As reflexões de João Paulo II sobre o que ele mesmo chamou de “evangelho do corpo” aconteceram durante as audiências gerais de quarta-feira na Praça de São Pedro, mas os seus ensinamentos foram desenvolvidos em muitos outros discursos e documentos, cartas encíclicas e exortações sobre o matrimônio e a Bem Aventurada Virgem Maria.
Vem se tornando cada vez mais claro que essas meditações possuem o potencial de transformar nossa compreensão, não apenas da ética e da sexualidade humana, mas da natureza e da cultura humana em geral.
Normalmente se assume que a Teologia do Corpo só trata de sexo. Mas não é tão simples assim.
As relações sexuais são apenas uma parte de algo muito maior e mais profundo. Antes que possamos acompanhar o que o Papa diz sobre o evangelho do corpo, precisamos compreender seu método.
É um método baseado numa leitura da realidade como simbólica, cheia de significado, a qual ele chama de “linguagem do corpo”, quando aplicada a nós mesmos. O mundo inteiro é um livro de símbolos que expressam realidades invisíveis.
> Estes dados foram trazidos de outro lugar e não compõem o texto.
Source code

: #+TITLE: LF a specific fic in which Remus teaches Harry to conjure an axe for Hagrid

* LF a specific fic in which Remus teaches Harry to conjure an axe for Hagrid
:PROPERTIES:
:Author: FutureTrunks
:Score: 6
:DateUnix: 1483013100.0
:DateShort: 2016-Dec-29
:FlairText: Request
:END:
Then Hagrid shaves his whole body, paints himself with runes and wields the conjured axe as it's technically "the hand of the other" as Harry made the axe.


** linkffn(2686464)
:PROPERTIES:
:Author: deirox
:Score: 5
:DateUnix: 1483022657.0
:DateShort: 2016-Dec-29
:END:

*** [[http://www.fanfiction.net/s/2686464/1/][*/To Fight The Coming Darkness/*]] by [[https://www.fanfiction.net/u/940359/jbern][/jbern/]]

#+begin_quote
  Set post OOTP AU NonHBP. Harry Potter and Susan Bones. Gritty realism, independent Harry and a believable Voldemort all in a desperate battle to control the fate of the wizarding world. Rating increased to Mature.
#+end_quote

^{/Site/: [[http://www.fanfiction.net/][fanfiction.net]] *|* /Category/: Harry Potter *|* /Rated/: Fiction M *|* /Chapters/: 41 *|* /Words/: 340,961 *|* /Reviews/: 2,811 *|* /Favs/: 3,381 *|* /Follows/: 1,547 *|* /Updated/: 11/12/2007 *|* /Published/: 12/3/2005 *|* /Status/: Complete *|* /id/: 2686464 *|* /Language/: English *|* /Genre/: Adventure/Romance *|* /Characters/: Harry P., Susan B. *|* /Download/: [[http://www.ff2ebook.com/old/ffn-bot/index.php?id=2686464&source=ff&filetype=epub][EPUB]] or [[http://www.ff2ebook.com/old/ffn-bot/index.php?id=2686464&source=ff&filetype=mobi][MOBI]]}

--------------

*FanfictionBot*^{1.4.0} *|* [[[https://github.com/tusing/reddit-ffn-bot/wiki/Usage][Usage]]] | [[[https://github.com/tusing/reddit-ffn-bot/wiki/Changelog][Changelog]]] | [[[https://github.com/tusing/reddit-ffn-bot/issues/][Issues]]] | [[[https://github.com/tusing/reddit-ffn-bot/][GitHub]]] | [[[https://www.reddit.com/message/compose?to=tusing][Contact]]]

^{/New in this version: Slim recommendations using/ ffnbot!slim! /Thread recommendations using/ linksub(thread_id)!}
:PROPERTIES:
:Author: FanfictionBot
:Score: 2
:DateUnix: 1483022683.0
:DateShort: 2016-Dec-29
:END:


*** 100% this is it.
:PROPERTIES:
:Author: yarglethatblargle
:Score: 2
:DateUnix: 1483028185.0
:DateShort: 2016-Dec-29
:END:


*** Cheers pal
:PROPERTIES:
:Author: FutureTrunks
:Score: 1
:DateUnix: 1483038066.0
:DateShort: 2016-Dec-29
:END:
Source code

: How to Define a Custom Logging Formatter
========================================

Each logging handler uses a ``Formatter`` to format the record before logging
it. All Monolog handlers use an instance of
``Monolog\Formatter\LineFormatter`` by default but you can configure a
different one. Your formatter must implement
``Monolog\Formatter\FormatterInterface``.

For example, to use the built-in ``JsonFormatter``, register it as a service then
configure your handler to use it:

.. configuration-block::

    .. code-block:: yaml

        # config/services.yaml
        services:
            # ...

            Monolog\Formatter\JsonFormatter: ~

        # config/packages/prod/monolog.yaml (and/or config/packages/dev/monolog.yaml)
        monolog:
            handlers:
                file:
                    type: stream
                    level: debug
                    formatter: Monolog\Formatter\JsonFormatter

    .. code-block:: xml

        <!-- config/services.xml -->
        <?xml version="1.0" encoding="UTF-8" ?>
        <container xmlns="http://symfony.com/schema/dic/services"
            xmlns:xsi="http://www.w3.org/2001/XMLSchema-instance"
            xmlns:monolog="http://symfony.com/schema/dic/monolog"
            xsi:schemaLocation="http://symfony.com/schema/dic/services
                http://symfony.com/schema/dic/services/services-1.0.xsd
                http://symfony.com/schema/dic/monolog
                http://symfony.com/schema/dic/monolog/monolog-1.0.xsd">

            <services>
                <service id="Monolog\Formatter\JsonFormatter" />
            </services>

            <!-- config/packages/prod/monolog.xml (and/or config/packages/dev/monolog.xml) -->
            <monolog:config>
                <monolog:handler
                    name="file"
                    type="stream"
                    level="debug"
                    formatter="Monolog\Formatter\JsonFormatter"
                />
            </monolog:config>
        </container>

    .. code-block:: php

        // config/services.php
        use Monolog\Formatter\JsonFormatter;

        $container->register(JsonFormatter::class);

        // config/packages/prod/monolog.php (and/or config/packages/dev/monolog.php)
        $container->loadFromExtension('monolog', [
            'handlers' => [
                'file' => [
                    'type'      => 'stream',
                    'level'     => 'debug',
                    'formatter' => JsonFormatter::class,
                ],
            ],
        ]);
A linguagem das Sagradas Escrituras depende de imagens e metáforas retiradas desse livro da natureza, e elas nos ensinam como penetrar a linguagem da natureza a fim de alcançar um nível mais profundo de sentido.
Finalmente, por expressar a plenitude da divindade na natureza humana, Jesus Cristo nos permite ler os outros dois livros da natureza (o homem e a mulher) em um nível ainda mais profundo, vendo neles o “o mistério escondido desde a eternidade em Deus”, que é o mistério da própria vida interior de Deus, para a qual nós mesmos somos chamados através de sua morte e ressurreição, e enquanto corpo da Igreja.
O Papa lê o corpo em termos de um significado “esponsal” ou “nupcial”, o qual, segundo ele, tem sido restringido, violado e deformado ao longo do tempo, e pela cultura moderna, a ponto de já termos quase perdido a capacidade de “vê-lo”. Mas esse significado ainda está aí para ser descoberto com a ajuda da graça, como se fosse uma centelha bem no fundo do coração humano.
A “linguagem do corpo”, portanto, deve ser redescoberta, e precisamente isso é o que o Papa pretende fazer.
Mas, como ele diz, ler corretamente essa “linguagem” resulta em muito mais do que uma série de afirmações. Resulta em um “modo de viver” – é um modo de viver que se experimenta a partir da unidade do amor.
Um dos requisitos para esse amor é a pureza, a dimensão da inocência que nos permite “conhecer” o outro (e nós mesmos) em auto-doação. Isso é um fruto do Espírito Santo habitando no interior da pessoa como em um templo, “a glória do corpo humano diante de Deus”, e a “glória de Deus no corpo humano, através do qual se manifestam a masculinidade e a feminilidade”. É a condição na qual a verdadeira beleza da pessoa humana pode ser revelada.
Em um certo sentido, o ensinamento sobre a pureza traz à tona todo o ensinamento do Papa sobre o corpo humano sexuado como integralizado à pessoa humana feita à imagem e semelhança de Deus e (nessa imagem) feita para conhecer Deus conhecendo o Outro como dom de Deus.
O pecado quebra nosso ser em fragmentos, nos colocando contra nós mesmos. Em um estado de pecado, tendo perdido minha integridade, não sou mais unificado o suficiente para ser capaz de me doar como um todo para outra pessoa. Nesse estado eu sou capaz de entregar apenas partes do meu ser.
O pecado também afeta a maneira com que vejo o mundo, porque o espelho de consciência no qual eu vejo todas as coisas está desordenado e despedaçado, de modo que vejo apenas pedaços do todo – pedaços relacionados com a satisfação de meus próprios desejos.
A potencial beleza e bondade da sexualidade humana fica clara a partir dos escritos do Papa. Mas como a plena profundidade do significado na masculinidade e na feminilidade – incluindo a paternidade e a maternidade – foram revelados ou podem ter sido revelados no estado original do homem, isso ele sabiamente não especula.
A verdadeira fonte do gênero sexual repousa no significado esponsal do corpo, o qual vai encontrar a plenitude total no estado “virginal” do mundo que há de vir.
Portanto, a nupcialidade afeta todos nós, quer sejamos casados ou não. Embora talvez nunca venha a ser esposo(a) de alguém, serei sempre um filho ou filha, uma irmã ou irmão.
Nesses caminhos, e combinações de caminhos, eu necessariamente participo na relação de um gênero com o outro. Não é que, individualmente, precisemos estar casados para ser salvos, mas precisamos, sim, cumprir nosso papel no matrimônio entre Cristo e sua Igreja, para podermos ser salvos.